Digital responsibility
Businesses will have to put in place storage and
data retention policies, and will need to ensure their computer
networks and IT systems are not vulnerable to security attacks that
could damage the business and the interests of shareholders.
The quantity of electronic information stored by companies has
increased significantly in the 20 years since the 1985 act was
introduced. It is important that companies are able to make this
information available to auditors, if required.
Dale Vile, managing director at analyst group Freeform Dynamics,
said smaller companies could find it hard to retrieve the right
information unless their electronic records are managed properly.
"Many smaller companies have been quite relaxed in the past about
keeping records," he said.
Vile said individual staff often take ownership of data within
the company IT systems, such as the sales manager looking after
sales data. He said this needs to change. "Someone in the business
needs to make charge of data."
Vile said smaller companies should adopt an information
life-cycle management plan, which would allow the company to
specify how data is retained and stored.
Lars Davies, chief executive at Kalypton, a company specialising
in helping businesses meet their compliance obligations, said that
a blanket policy on data retention would not be enough to keep the
regulators happy.
He said businesses must keep the IT department fully informed so
they can prioritise which information to retain. "A vague
requirement to 'keep records' or 'make us compliant' is just not
good enough. IT directors and managers must insist that they are
given the information they need."
Electronic communications
Another major change that the act brings is allowing directors
to communicate with shareholders electronically.
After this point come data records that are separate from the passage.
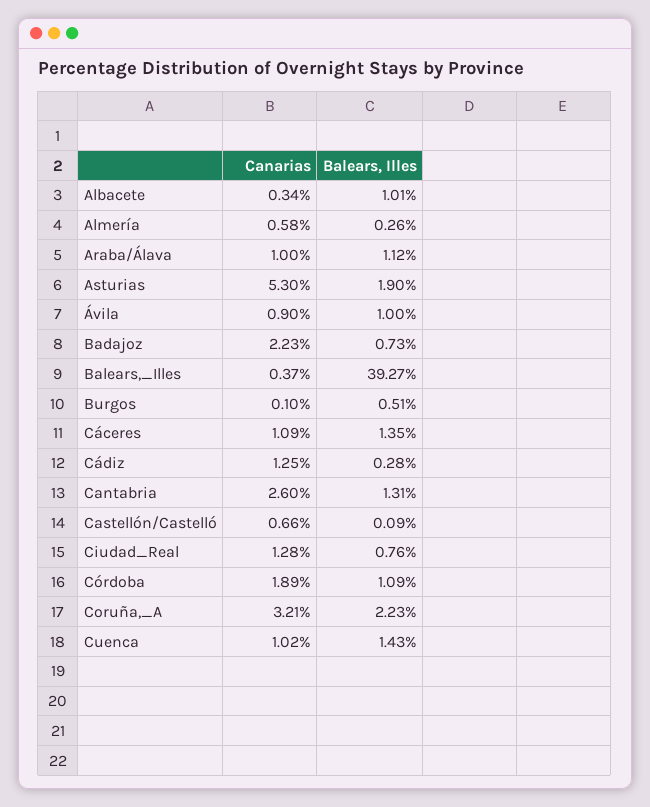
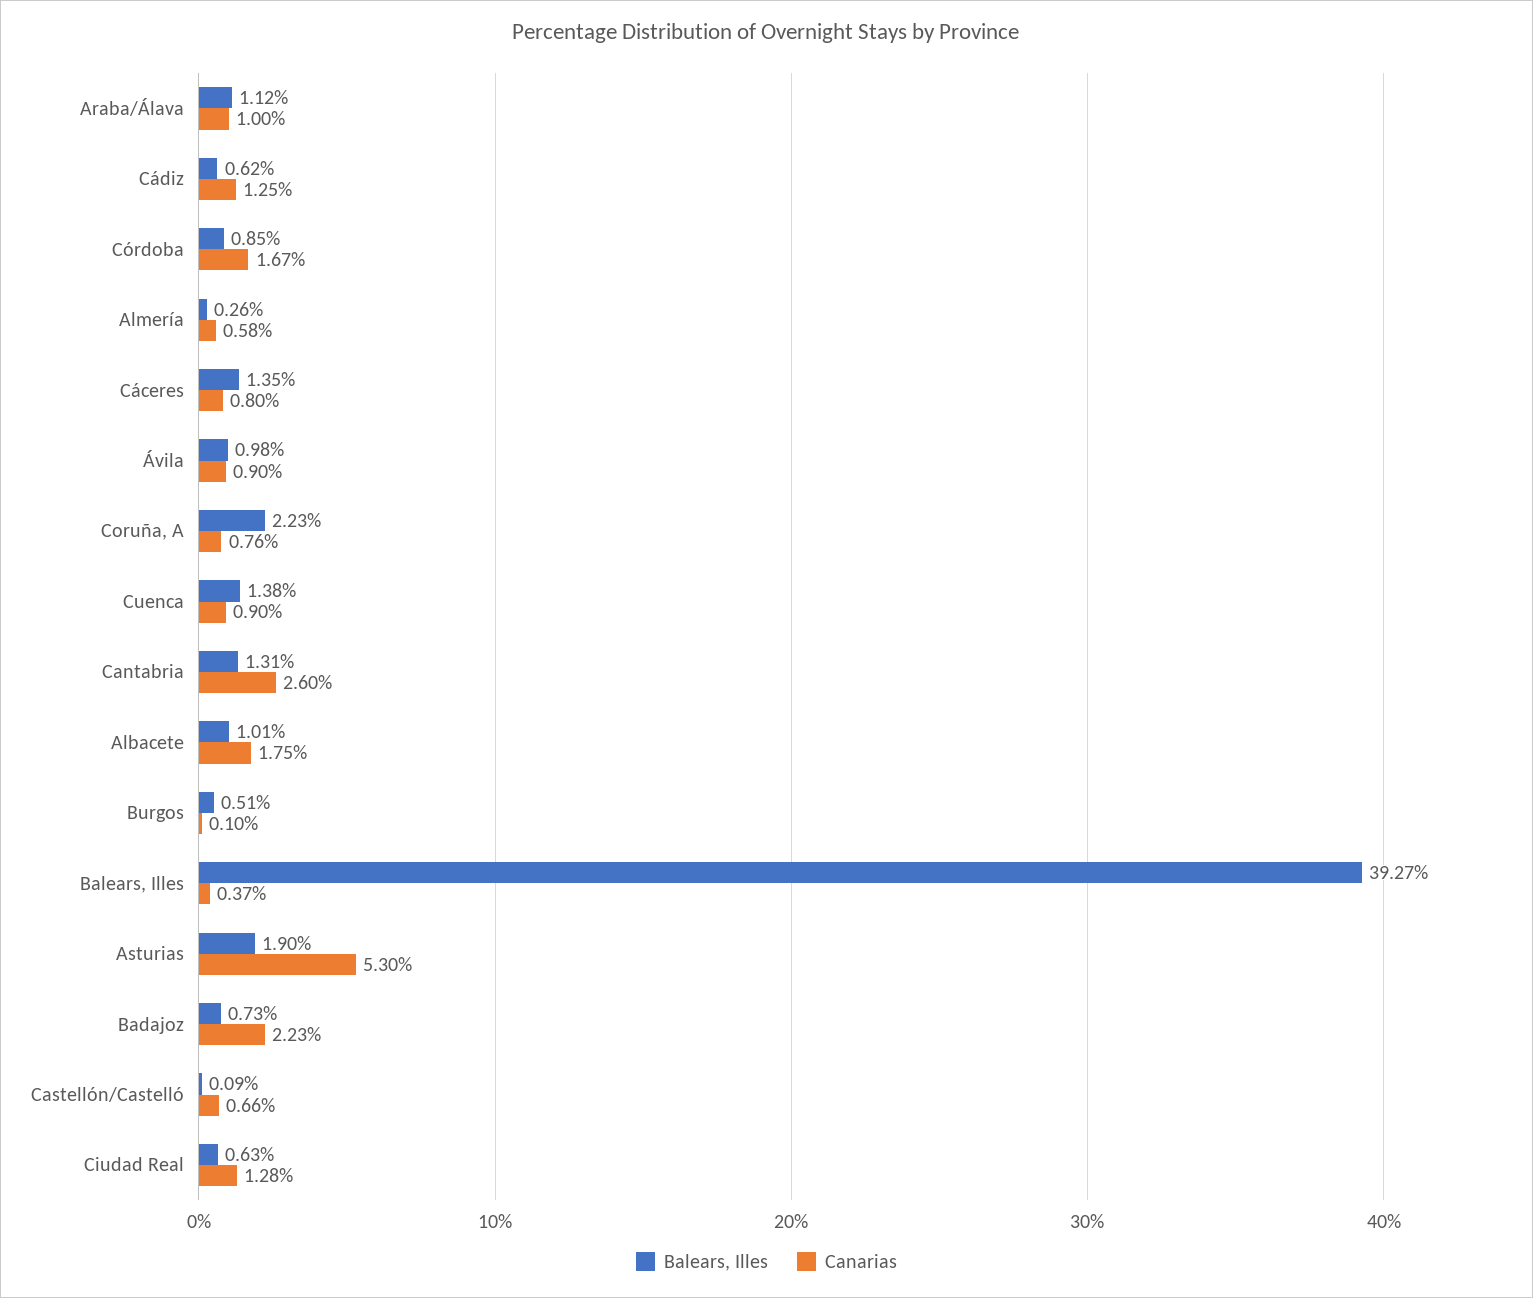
Canarias, Albacete: 0.34 -> 1.75
Balears, Illes, Ávila: 1 -> 0.98
Canarias, Cáceres: 1.09 -> 0.8
Balears, Illes, Cádiz: 0.28 -> 0.62
Balears, Illes, Ciudad_Real: 0.76 -> 0.63
Canarias, Córdoba: 1.89 -> 1.67
Balears, Illes, Córdoba: 1.09 -> 0.85
Canarias, Coruña,_A: 3.21 -> 0.76
Canarias, Cuenca: 1.02 -> 0.9
Balears, Illes, Cuenca: 1.43 -> 1.38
This means websites will have to be robust and electronic
communications with shareholders will need to be secure. Prior to
the act, firms could only make official communications to
shareholders by post.
Paul Claydon, a partner at law firm Morrison & Foerster,
said the challenge for IT directors would be to ensure websites are
able to cope with the increased traffic coming from shareholders.
"You will want to make your website as robust as possible to cope
with the increase in traffic," he said.
An IT failure that prevents shareholders from accessing the
company's website would breach shareholder rules, he said.
Tim Jennings, research director at analyst firm Butler Group,
said, "There will be a requirement for secure communications with
shareholders, which means using encrypted e-mail and digital
signatures."
IT directors may need to evaluate the feasibility of providing
secure e-mail for shareholders. Jennings said companies will need
to extend their document management systems to support the
electronic distribution of company documents and reports to
shareholders using the Acrobat PDF file format.
● The Companies Act 2006 simplifies the previous 1985 act to
clarify director responsibilities.
● Companies will be able to make greater use of electronic
communications with shareholders.
● Companies will be required to publish their full registration
details, registered office, registration number, e-mail addresses
and websites in all correspondence.
● Directors could be imprisoned for as long as seven years and
face an unlimited fine for destroying company documents.
● Directors and managers, including IT directors, could be
liable if they fail to comply with the act.